ESTRATTO DEL DOCUMENTO
Torna Obiettivo Terra, il concorso nazionale di fotografia geografico-ambientale che da diciassette edizioni invita a osservare l’Italia con uno sguardo nuovo, valorizzandone l’eccezionale patrimonio naturale e culturale. Promosso da Fondazione UniVerde, Società Geografica Italiana e Federparchi, con la partnership di Gruppo FS, Comset e Haiki e la digital partnership di Bluarancio, il concorso accompagna il percorso verso la Giornata mondiale della Biodiversità (22 maggio) e la Giornata europea dei Parchi (24 maggio).

Cervo nel Parco Nazionale d'Abruzzo / foto Shutterstock

Un invito a scoprire e proteggere la biodiversità italiana

Obiettivo Terra vuole sensibilizzare l’opinione pubblica sull’importanza della biodiversità e della conservazione ambientale, stimolando al tempo stesso la produzione di immagini di alto valore artistico e scientifico. Le fotografie raccontano paesaggi, ecosistemi, borghi e tradizioni custoditi dalle Aree protette d’Italia, mettendo in luce anche le peculiarità enogastronomiche, agricole, artigianali e storico-culturali che rendono unico ogni territorio.

Accanto al primo premio sono previste una serie di menzioni speciali, tra cui quella conferita dal Touring Club Italiano, che premierà lo scatto capace di interpretare al meglio il valore del turismo sostenibile delle Aree Protette, in linea con i principi del viaggio lento e della scoperta responsabile. Valori che da sempre guidano l’impegno del Touring Club Italiano nella promozione di un turismo consapevole e rispettoso dei luoghi.

Santo Stefano di Sessanio / foto Shutterstock

Chi può partecipare e come

La partecipazione è gratuita ed è aperta a cittadini italiani e stranieri, residenti o domiciliati in Italia, che abbiano compiuto 18 anni. Ogni partecipante può candidare una sola fotografia a colori, scattata all’interno di una delle Aree Protette italiane: Parchi nazionali e regionali, Aree marine protette, Riserve, Siti Natura 2000, Riserve della Biosfera, Geoparchi UNESCO e monumenti naturali.

Le candidature sono aperte dal 30 gennaio al 15 aprile 2026 e devono essere presentate esclusivamente online sul sito obiettivoterra.eu. Le immagini devono rispettare precisi requisiti tecnici ed etici: sono ammessi solo scatti singoli, senza fotomontaggi o alterazioni, con particolare attenzione al benessere della fauna selvatica e al rispetto degli ambienti naturali.

Panorama nel Parco nazionale della Maiella / foto Shutterstock

Selezione, premi e riconoscimenti

Dopo una fase di pre-selezione a cura dei promotori, le fotografie finaliste saranno valutate da una Giuria di esperti in ambito ambientale, geografico, scientifico, fotografico e artistico. I criteri di valutazione includono aderenza al tema, originalità, qualità tecnica e qualità artistica.

Il Primo Premio Obiettivo Terra 2026 prevede un riconoscimento di 1.000 euro, una targa e l’esposizione della fotografia vincitrice in gigantografia a Roma o attraverso attività di comunicazione equivalenti. La cerimonia di premiazione si svolgerà a Roma il 22 maggio 2026.

Un’occasione per fotografi e appassionati di natura di contribuire, attraverso le immagini, alla tutela e valorizzazione dei paesaggi italiani, trasformando uno scatto in un gesto di consapevolezza e amore per il territorio del Bel Paese.

VOCI ELENCATE

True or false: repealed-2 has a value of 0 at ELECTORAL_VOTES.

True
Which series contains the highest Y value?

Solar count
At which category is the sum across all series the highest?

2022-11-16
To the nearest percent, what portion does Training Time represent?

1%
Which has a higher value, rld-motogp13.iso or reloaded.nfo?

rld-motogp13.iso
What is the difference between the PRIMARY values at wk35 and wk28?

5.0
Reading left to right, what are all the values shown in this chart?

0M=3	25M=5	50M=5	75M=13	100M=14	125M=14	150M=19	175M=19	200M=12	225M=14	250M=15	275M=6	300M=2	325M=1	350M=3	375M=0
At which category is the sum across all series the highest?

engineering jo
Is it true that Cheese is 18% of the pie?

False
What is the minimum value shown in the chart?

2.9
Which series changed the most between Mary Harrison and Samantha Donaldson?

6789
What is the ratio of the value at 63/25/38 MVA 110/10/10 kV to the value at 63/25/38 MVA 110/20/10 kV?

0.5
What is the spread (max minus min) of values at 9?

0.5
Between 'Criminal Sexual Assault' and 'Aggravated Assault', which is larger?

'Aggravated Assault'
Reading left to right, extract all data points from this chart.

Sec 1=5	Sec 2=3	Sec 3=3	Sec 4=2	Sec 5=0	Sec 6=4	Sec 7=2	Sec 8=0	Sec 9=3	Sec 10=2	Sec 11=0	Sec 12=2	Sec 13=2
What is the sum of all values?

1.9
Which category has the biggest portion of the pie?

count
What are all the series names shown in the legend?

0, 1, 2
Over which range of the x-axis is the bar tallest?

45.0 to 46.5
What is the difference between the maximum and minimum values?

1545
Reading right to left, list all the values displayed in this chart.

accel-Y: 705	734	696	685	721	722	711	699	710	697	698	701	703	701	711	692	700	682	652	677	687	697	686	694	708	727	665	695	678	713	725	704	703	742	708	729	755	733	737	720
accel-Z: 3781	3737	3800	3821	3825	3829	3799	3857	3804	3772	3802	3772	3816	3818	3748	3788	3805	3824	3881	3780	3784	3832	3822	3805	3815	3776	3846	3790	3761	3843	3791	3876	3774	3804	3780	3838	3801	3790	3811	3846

ESERCIZI
A. Rispondi a queste domande sul testo del concorso Obiettivo Terra:
(i) Fino a quale giorno si possono presentare le candidature?
(ii) Di quanti euro è il riconoscimento del Primo Premio Obiettivo Terra 2026?
(iii) In quale città e in che data si terrà la cerimonia di premiazione?
B. Trasforma in un elenco puntato il paragrafo del testo sul concorso che inizia con "La partecipazione è gratuita", conservandone le informazioni principali.

RISPOSTE
A.
(i) Fino al 15 aprile 2026.
(ii) 1.000 euro.
(iii) A Roma, il 22 maggio 2026.

B.
- Partecipazione gratuita.
- Aperta a cittadini italiani e stranieri residenti o domiciliati in Italia, con almeno 18 anni.
- Una sola fotografia a colori per partecipante.
- Scatto realizzato in un'Area Protetta italiana: Parchi nazionali e regionali, Aree marine protette, Riserve, Siti Natura 2000, Riserve della Biosfera, Geoparchi UNESCO o monumenti naturali.